- _Ejercicio breve 1_
Según el documento, ¿en qué suplemento dominical apareció la crítica que hizo pensar mucho al autor?

---*---

Advertencia: es bastante probable que termine contando el final de la película, pues TODA la película es esencial para decir lo que quiero decir, así que si alguien desea verla antes de leer, bien. Si alguien desea anticiparse a la película, bien. Si alguien desea no leer, bien. Es decir, me lavo las manos, yo no le cuento el final de ninguna película a nadie que no quiera oirlo.

-Atte. El autor (siempre quise firmar “El autor” por un no sé qué de enigma que no llega a ser anónimo)

PD: También cuento el final de El Padrino, por si alguien no la ha visto tampoco, no vaya a ser que alguien no sepa aún que Darth Vader es el papá de Lucas Trotacielos.


    Hace tiempo, en Feriado, el suplemento dominical de El Nacional, apareció una crítica que me hizo pensar mucho. La crítica iba dirigida a los críticos de Scent of a woman, que repetían que “Pacino estuvo bien, pero Gassman es Gassman” refriéndose al protagonista de Profumo di Donna, la obra que habría sido el “original” de la versión americana. Comparar nuevos talentos con hitos en la historia del cine siempre ha sido un riesgo altísimo a dejar de lado toda objetividad y es por ello que no compararé el trabajo de Coppola con el de Carrera o el de Pacino con el de Gael García Bernal, sino la evolución de los personajes centrales de ambas películas, El Crimen del Padre Amaro y El Padrino, quizás para mí mismo, para entender qué fue lo que me faltó de la película mexicana.

    Amaro y Michael Corleone no son en esencia malas personas, son dos personajes que ante las circunstancias, han debido convertirse en pecadores, cada uno a su manera, por defender su fidelidad a ________________ :

a. el gobierno
b. la familia
c. la iglesia
d. la oposición
e. cualquiera de las anteriores
f. no sabe / no contesta

    La selección múltiple es mi base para la discusión. Corleone defiende la imagen divina de su familia mientras Amaro resguarda el maltrecho honor de la institución católica, apostólica y romana. Así mismo podría crearse una historia parecida en otro entorno y el enlace con el peliculón de Coppola seguiría ahí, inamovible, como un mal sueño o una foto de aquél maratón en el que llegaste de segundo y sostienes una medalla plateada (cromada, en honor a la verdad) mientras Tony sostiene un trofeo y Mary lo abraza sonreída.

    Amaro es un personaje en esencia inocente que se va corrompiendo hasta formar parte del sistema podrido que luego defiende de sus propias fisuras, porque eso significa defenderse a sí mismo. Corleone es un personaje igualmente inocente que asume la responsabilidad de “trabajos sucios” del clan mafioso, ante las amenazas que caen sobre la familia. Según la novela de Puzo, el punto máximo que alcanza el integrarse a la criminalidad familiar consiste en el acto de mentirle a la mujer que ama. En la novela de Eça de Queirós, no sé cuál es ese punto último, pero en la adaptación cinematográfica de Carrera no se encuentra claro. Pareciera no existir, de hecho, ese colmo de la farsa.

---*---

- _Ejercicio breve 2_
Presenta como lista numerada, sin las líneas en blanco, las líneas de los registros que van desde la que contiene "city: Ferndorf" hasta el final de los registros, ambos extremos incluidos.

- _Datos de entrada_
---*---

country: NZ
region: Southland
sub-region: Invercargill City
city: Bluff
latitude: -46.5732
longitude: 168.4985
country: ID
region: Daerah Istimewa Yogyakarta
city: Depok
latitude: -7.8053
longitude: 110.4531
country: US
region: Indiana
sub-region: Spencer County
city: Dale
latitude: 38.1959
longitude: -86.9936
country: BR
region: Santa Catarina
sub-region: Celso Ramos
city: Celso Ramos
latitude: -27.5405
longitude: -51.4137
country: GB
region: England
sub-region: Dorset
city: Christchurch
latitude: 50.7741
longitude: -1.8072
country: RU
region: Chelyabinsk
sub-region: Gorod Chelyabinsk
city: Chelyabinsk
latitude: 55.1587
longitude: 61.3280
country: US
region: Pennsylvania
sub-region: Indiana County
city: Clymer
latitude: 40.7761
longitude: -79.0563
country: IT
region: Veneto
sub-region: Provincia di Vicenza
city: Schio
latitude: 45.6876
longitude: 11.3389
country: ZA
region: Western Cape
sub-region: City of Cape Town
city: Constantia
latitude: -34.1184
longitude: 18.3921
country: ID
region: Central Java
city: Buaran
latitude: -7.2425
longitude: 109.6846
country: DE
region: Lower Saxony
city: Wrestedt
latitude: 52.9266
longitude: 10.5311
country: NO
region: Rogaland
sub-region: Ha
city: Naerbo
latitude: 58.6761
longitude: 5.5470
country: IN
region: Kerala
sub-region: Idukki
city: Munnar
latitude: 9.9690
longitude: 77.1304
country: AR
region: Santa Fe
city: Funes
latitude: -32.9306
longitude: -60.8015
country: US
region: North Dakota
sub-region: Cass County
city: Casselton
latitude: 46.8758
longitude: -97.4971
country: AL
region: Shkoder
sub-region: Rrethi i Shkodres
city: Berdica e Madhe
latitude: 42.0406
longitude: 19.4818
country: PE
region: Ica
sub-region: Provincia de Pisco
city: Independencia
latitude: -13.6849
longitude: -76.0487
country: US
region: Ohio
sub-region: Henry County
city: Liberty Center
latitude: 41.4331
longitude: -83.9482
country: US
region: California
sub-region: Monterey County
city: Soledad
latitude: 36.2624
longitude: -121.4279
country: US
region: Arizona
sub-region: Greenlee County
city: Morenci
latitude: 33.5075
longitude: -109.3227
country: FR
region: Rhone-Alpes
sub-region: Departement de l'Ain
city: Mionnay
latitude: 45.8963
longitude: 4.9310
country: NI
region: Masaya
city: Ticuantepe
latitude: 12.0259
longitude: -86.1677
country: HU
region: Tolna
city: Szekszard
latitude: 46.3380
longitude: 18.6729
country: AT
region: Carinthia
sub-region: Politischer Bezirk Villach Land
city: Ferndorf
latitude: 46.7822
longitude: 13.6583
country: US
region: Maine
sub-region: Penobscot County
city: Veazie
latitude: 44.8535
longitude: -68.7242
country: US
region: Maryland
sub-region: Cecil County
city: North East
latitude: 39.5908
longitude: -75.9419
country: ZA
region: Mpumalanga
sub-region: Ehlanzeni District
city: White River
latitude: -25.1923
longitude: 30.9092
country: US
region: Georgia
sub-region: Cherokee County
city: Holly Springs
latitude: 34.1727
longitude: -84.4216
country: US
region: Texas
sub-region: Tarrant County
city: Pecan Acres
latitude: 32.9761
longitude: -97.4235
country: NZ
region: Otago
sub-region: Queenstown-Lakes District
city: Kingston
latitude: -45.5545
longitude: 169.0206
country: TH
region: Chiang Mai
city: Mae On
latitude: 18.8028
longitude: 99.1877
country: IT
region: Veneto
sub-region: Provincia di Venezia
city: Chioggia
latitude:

---*---

- _Respuesta completa 1_
En Feriado, el suplemento dominical de El Nacional.

- _Respuesta completa 2_
1. city: Ferndorf
2. latitude: 46.7822
3. longitude: 13.6583
4. country: US
5. region: Maine
6. sub-region: Penobscot County
7. city: Veazie
8. latitude: 44.8535
9. longitude: -68.7242
10. country: US
11. region: Maryland
12. sub-region: Cecil County
13. city: North East
14. latitude: 39.5908
15. longitude: -75.9419
16. country: ZA
17. region: Mpumalanga
18. sub-region: Ehlanzeni District
19. city: White River
20. latitude: -25.1923
21. longitude: 30.9092
22. country: US
23. region: Georgia
24. sub-region: Cherokee County
25. city: Holly Springs
26. latitude: 34.1727
27. longitude: -84.4216
28. country: US
29. region: Texas
30. sub-region: Tarrant County
31. city: Pecan Acres
32. latitude: 32.9761
33. longitude: -97.4235
34. country: NZ
35. region: Otago
36. sub-region: Queenstown-Lakes District
37. city: Kingston
38. latitude: -45.5545
39. longitude: 169.0206
40. country: TH
41. region: Chiang Mai
42. city: Mae On
43. latitude: 18.8028
44. longitude: 99.1877
45. country: IT
46. region: Veneto
47. sub-region: Provincia di Venezia
48. city: Chioggia
49. latitude:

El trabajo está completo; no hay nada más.